Purpose: To evaluate the feasibility, safety, and effectiveness of intraarterial autologous implantation of adult stem cells for Parkinson disease (PD).
Materials and methods: From June 2006 to August 2008, 36 men and 14 women (mean age, 62.5 years +/- 10.4; range, 38-81 y) with PD (mean duration, 9.3 years; range, 1-28 y) underwent autologous implantation of stem cells with superselective arterial catheterization. Patients were evaluated with clinical and neurologic examinations; internationally recognized scales for the evaluation of PD, disability, activities of daily living, depression, and quality of life (QOL); as well as videos, magnetic resonance (MR) imaging, and MR spectroscopy. Stem cells were implanted in the posterior region of the circle of Willis. Patients were evaluated according to clinical measures. Comparison was made versus data collected from all scales before treatment, as well as videos and spectroscopy in eight patients.

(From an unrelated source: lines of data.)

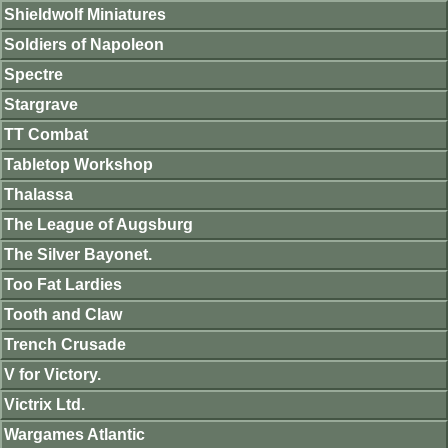
Shieldwolf Miniatures
Soldiers of Napoleon
Spectre
Stargrave
TT Combat
Tabletop Workshop
Thalassa
The League of Augsburg
The Silver Bayonet.
Too Fat Lardies
Tooth and Claw
Trench Crusade
V for Victory.
Victrix Ltd.
Wargames Atlantic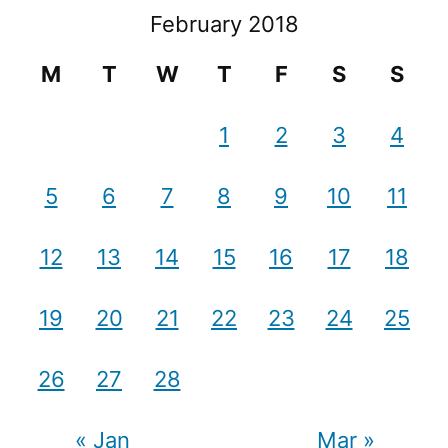
February 2018
M
T
W
T
F
S
S
1
2
3
4
5
6
7
8
9
10
11
12
13
14
15
16
17
18
19
20
21
22
23
24
25
26
27
28
« Jan
Mar »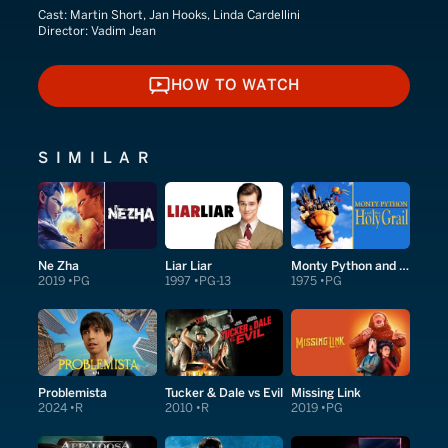
Cast:
Martin Short, Jan Hooks, Linda Cardellini
Director:
Vadim Jean
HOW TO WATCH
HOW TO WATCH
SIMILAR
Ne Zha
Liar Liar
Monty Python and the Holy Grail
2019
PG
1997
PG-13
1975
PG
Problemista
Tucker & Dale vs Evil
Missing Link
2024
R
2010
R
2019
PG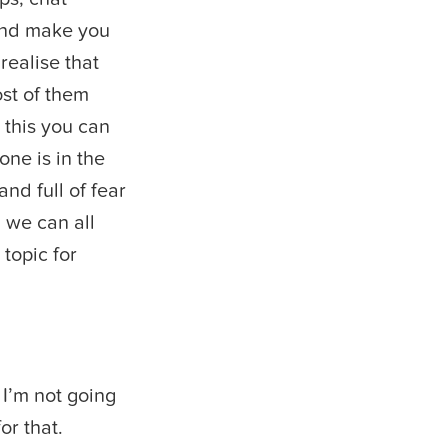
 and make you
realise that
ost of them
 this you can
one is in the
nd full of fear
d we can all
 topic for
I’m not going
or that.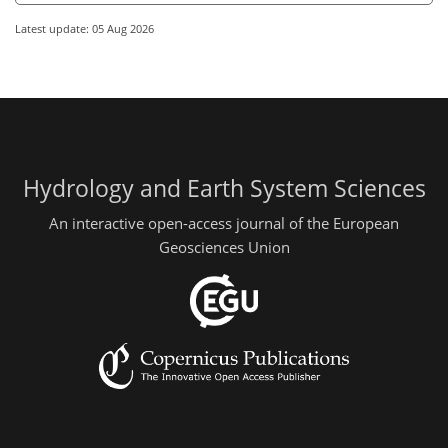
Latest update: 05 Aug 2026
Hydrology and Earth System Sciences
An interactive open-access journal of the European
Geosciences Union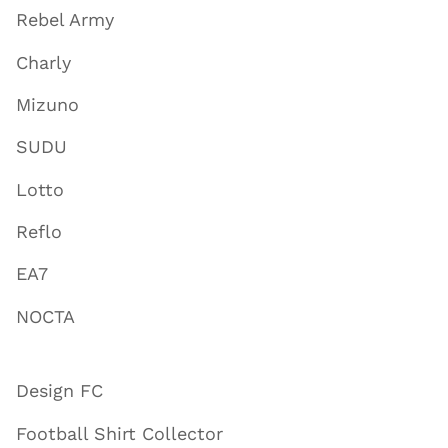
Rebel Army
Charly
Mizuno
SUDU
Lotto
Reflo
EA7
NOCTA
Design FC
Football Shirt Collector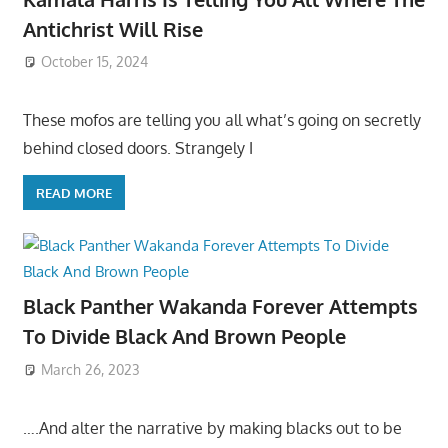
Antichrist Will Rise
October 15, 2024
These mofos are telling you all what’s going on secretly
behind closed doors. Strangely I
READ MORE
Black Panther Wakanda Forever Attempts
To Divide Black And Brown People
March 26, 2023
….And alter the narrative by making blacks out to be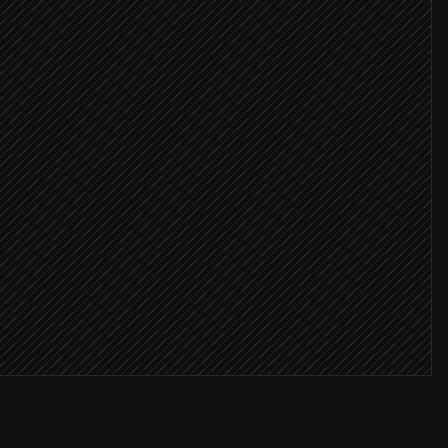
ing rigs
ne > 10 min
critical
an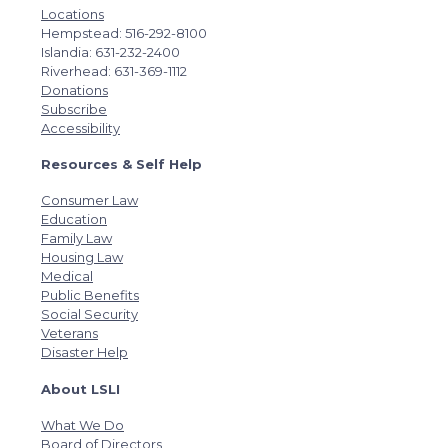
Locations
Hempstead: 516-292-8100
Islandia: 631-232-2400
Riverhead: 631-369-1112
Donations
Subscribe
Accessibility
Resources & Self Help
Consumer Law
Education
Family Law
Housing Law
Medical
Public Benefits
Social Security
Veterans
Disaster Help
About LSLI
What We Do
Board of Directors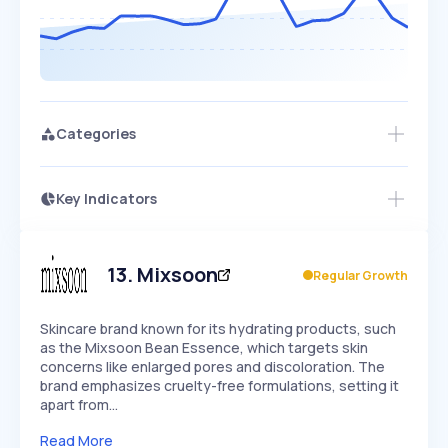
Categories
Key Indicators
Members Only
Growth
PEAKED
REGULAR
EXPLODING
Volatility
Start 7-Day Free Trial
HIGH
MEDIUM
LOW
Speed
13
.
Mixsoon
Regular Growth
SLOW
MEDIUM
EXPONENTIAL
Seasonality
HIGH
MEDIUM
LOW
Skincare brand known for its hydrating products, such
as the Mixsoon Bean Essence, which targets skin
concerns like enlarged pores and discoloration. The
brand emphasizes cruelty-free formulations, setting it
apart from…
Read More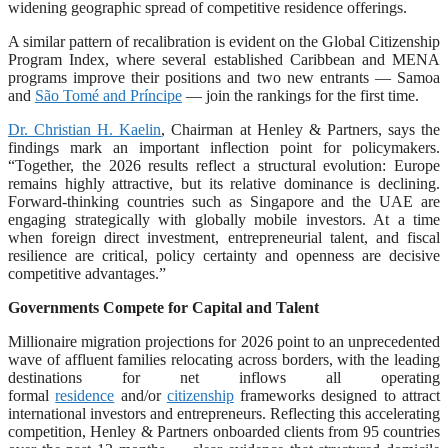
widening geographic spread of competitive residence offerings.
A similar pattern of recalibration is evident on the Global Citizenship
Program Index, where several established Caribbean and MENA
programs improve their positions and two new entrants — Samoa
and
São Tomé and Príncipe
— join the rankings for the first time.
Dr. Christian H. Kaelin
, Chairman at Henley & Partners, says the
findings mark an important inflection point for policymakers.
“Together, the 2026 results reflect a structural evolution: Europe
remains highly attractive, but its relative dominance is declining.
Forward-thinking countries such as Singapore and the UAE are
engaging strategically with globally mobile investors. At a time
when foreign direct investment, entrepreneurial talent, and fiscal
resilience are critical, policy certainty and openness are decisive
competitive advantages.”
Governments Compete for Capital and Talent
Millionaire migration projections for 2026 point to an unprecedented
wave of affluent families relocating across borders, with the leading
destinations for net inflows all operating
formal
residence
and/or
citizenship
frameworks designed to attract
international investors and entrepreneurs. Reflecting this accelerating
competition, Henley & Partners onboarded clients from 95 countries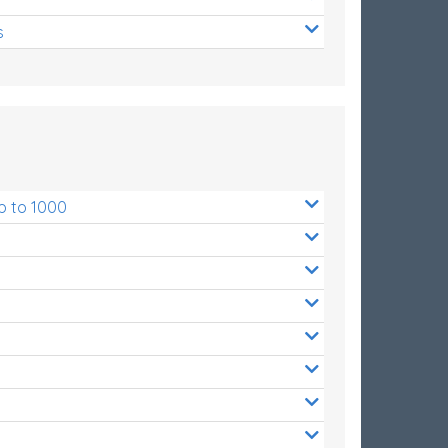
s
p to 1000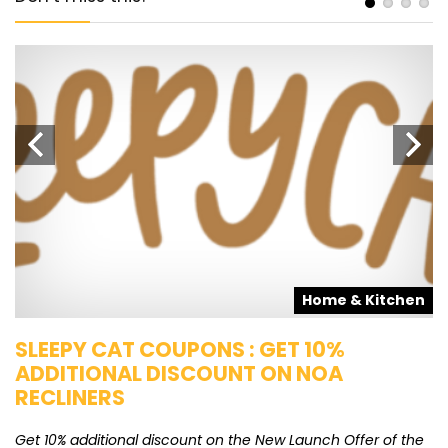
s
Home & Kitchen
SLEEPY CAT COUPONS : GET 10%
K
ADDITIONAL DISCOUNT ON NOA
O
RECLINERS
Ge
K
Get 10% additional discount on the New Launch Offer of the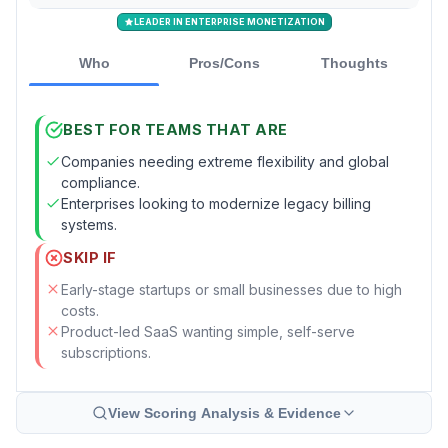
LEADER IN ENTERPRISE MONETIZATION
Who
Pros/Cons
Thoughts
BEST FOR TEAMS THAT ARE
Companies needing extreme flexibility and global
compliance.
Enterprises looking to modernize legacy billing
systems.
SKIP IF
Early-stage startups or small businesses due to high
costs.
Product-led SaaS wanting simple, self-serve
subscriptions.
View Scoring Analysis & Evidence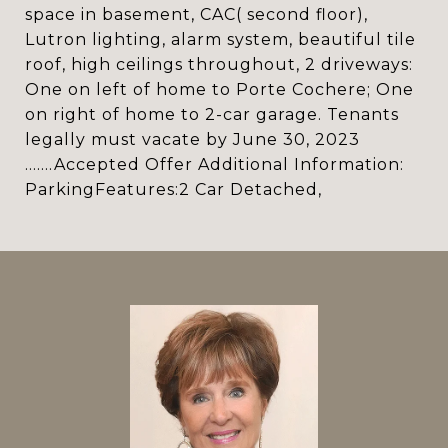
space in basement, CAC( second floor),
Lutron lighting, alarm system, beautiful tile
roof, high ceilings throughout, 2 driveways:
One on left of home to Porte Cochere; One
on right of home to 2-car garage. Tenants
legally must vacate by June 30, 2023
.......Accepted Offer Additional Information:
ParkingFeatures:2 Car Detached,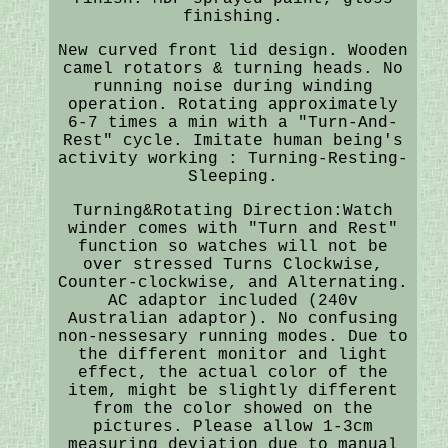
finishing.
New curved front lid design. Wooden
camel rotators & turning heads. No
running noise during winding
operation. Rotating approximately
6-7 times a min with a "Turn-And-
Rest" cycle. Imitate human being's
activity working : Turning-Resting-
Sleeping.
Turning&Rotating Direction:Watch
winder comes with "Turn and Rest"
function so watches will not be
over stressed Turns Clockwise,
Counter-clockwise, and Alternating.
AC adaptor included (240v
Australian adaptor). No confusing
non-nessesary running modes. Due to
the different monitor and light
effect, the actual color of the
item, might be slightly different
from the color showed on the
pictures. Please allow 1-3cm
measuring deviation due to manual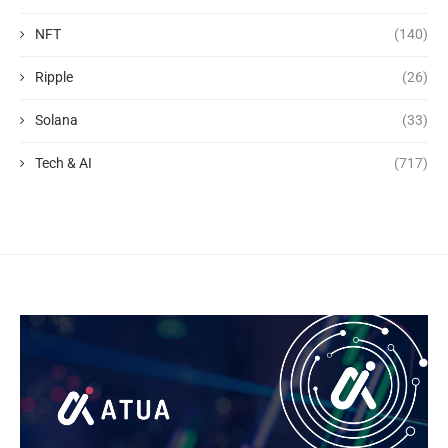
NFT
(140)
Ripple
(26)
Solana
(33)
Tech & AI
(717)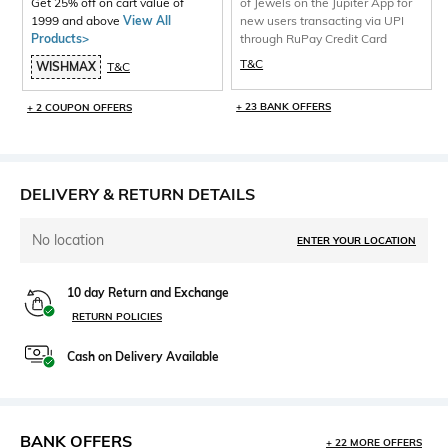
Get 25% off on cart value of
of Jewels on the Jupiter App for
1999 and above
View All
new users transacting via UPI
Products>
through RuPay Credit Card
T&C
WISHMAX
T&C
+ 23 BANK OFFERS
+ 2 COUPON OFFERS
DELIVERY & RETURN DETAILS
No location
ENTER YOUR LOCATION
10 day Return and Exchange
RETURN POLICIES
Cash on Delivery Available
BANK OFFERS
+ 22 MORE OFFERS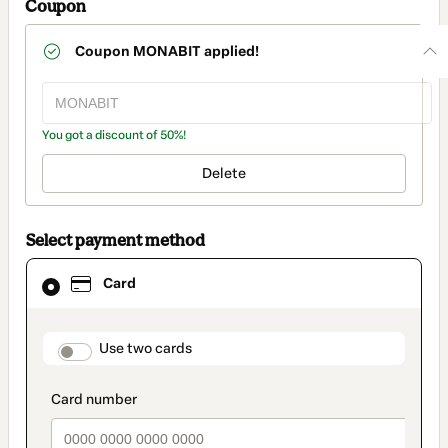
Coupon
Coupon
MONABIT
applied!
You got a discount of 50%!
Delete
Select payment method
Card
Card
selected
as
payment
method
payment_data.section_title_v2
Use two cards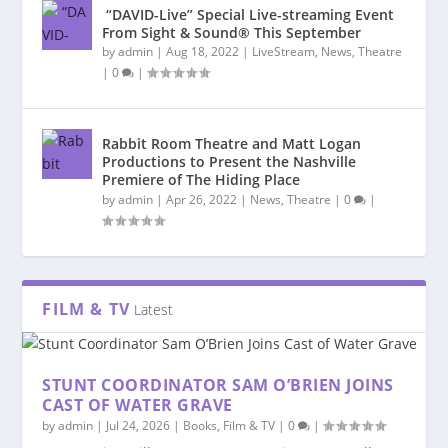
“DAVID-Live” Special Live-streaming Event
From Sight & Sound® This September
by
admin
|
Aug 18, 2022
|
LiveStream
,
News
,
Theatre
|
0
|
Rabbit Room Theatre and Matt Logan
Productions to Present the Nashville
Premiere of The Hiding Place
by
admin
|
Apr 26, 2022
|
News
,
Theatre
|
0
|
FILM & TV
Latest
STUNT COORDINATOR SAM O’BRIEN JOINS
CAST OF WATER GRAVE
by
admin
|
Jul 24, 2026
|
Books
,
Film & TV
|
0
|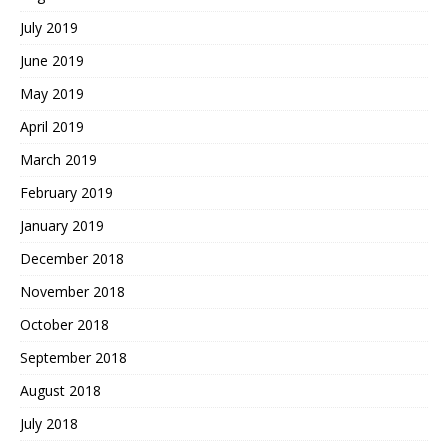
July 2019
June 2019
May 2019
April 2019
March 2019
February 2019
January 2019
December 2018
November 2018
October 2018
September 2018
August 2018
July 2018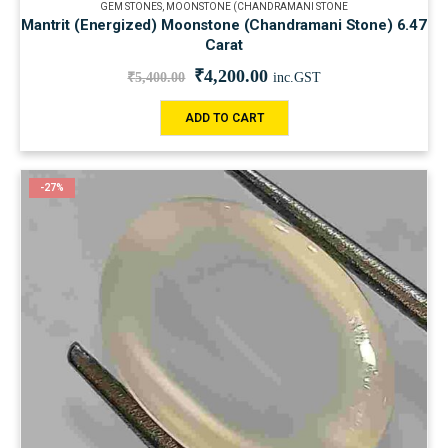
GEM STONES
,
MOONSTONE (CHANDRAMANI STONE
Mantrit (Energized) Moonstone (Chandramani Stone) 6.47
Carat
₹
4,200.00
₹
5,400.00
inc.GST
ADD TO CART
-27%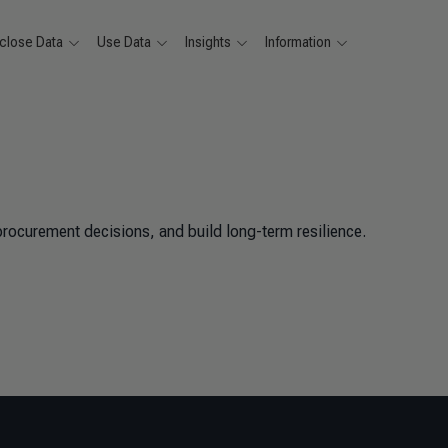
close Data
Use Data
Insights
Information
procurement decisions, and build long-term resilience.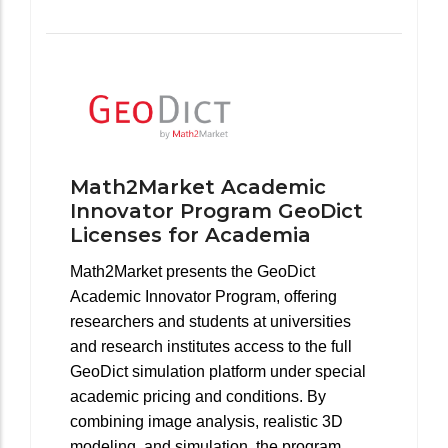
Math2Market Academic
Innovator Program GeoDict
Licenses for Academia
Math2Market presents the GeoDict
Academic Innovator Program, offering
researchers and students at universities
and research institutes access to the full
GeoDict simulation platform under special
academic pricing and conditions. By
combining image analysis, realistic 3D
modeling, and simulation, the program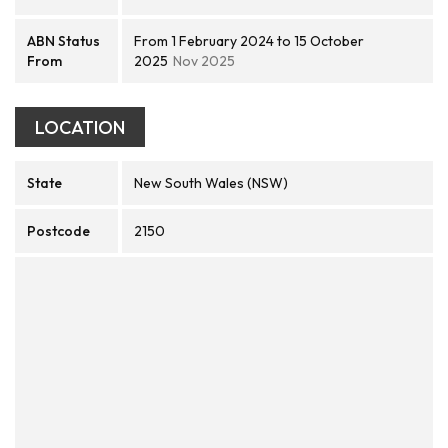
ABN Status
From 1 February 2024 to 15 October
From
2025
Nov 2025
LOCATION
State
New South Wales (NSW)
Postcode
2150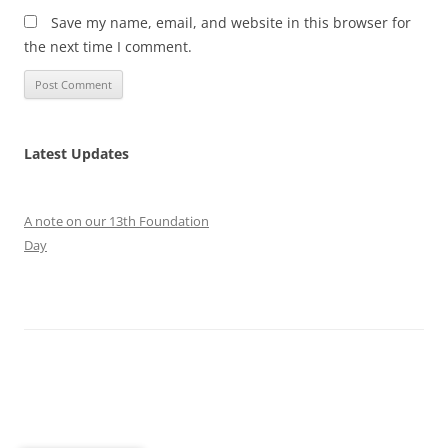
Save my name, email, and website in this browser for
the next time I comment.
Latest Updates
A note on our 13th Foundation
Day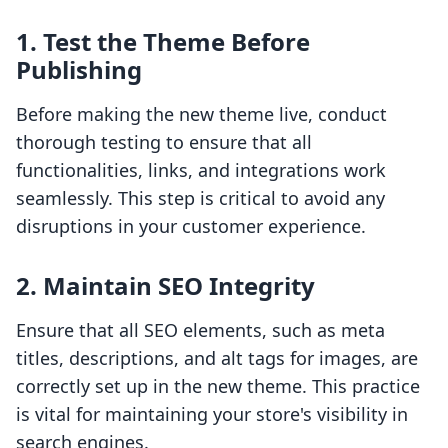
1.
Test the Theme Before
Publishing
Before making the new theme live, conduct
thorough testing to ensure that all
functionalities, links, and integrations work
seamlessly. This step is critical to avoid any
disruptions in your customer experience.
2.
Maintain SEO Integrity
Ensure that all SEO elements, such as meta
titles, descriptions, and alt tags for images, are
correctly set up in the new theme. This practice
is vital for maintaining your store's visibility in
search engines.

Results: In a mean follow-up of 7.4 months +/- 4.5 (range, 1-18 months), patients showed a median improvement of 51.1% and quartile deviation (QD) of 24.8% on the Unified PD Rating Scale. They showed significant improvement in disability, activities of daily living, depression, and QOL (P < .5). No complications were observed. In eight patients, follow-up MR spectroscopy revealed mean improvements in n-acetylaspartate/creatine ratio from 1.805 to 2.07 (12.8%) and from 1.25 to 1.88 (43.56%) in right and left basal ganglia, respectively, versus preprocedural values (P < .05).
Conclusions: Treatment of PD with intraarterial autologous implantation of adult stem cells is feasible and safe and results in improved severity of disease and QOL.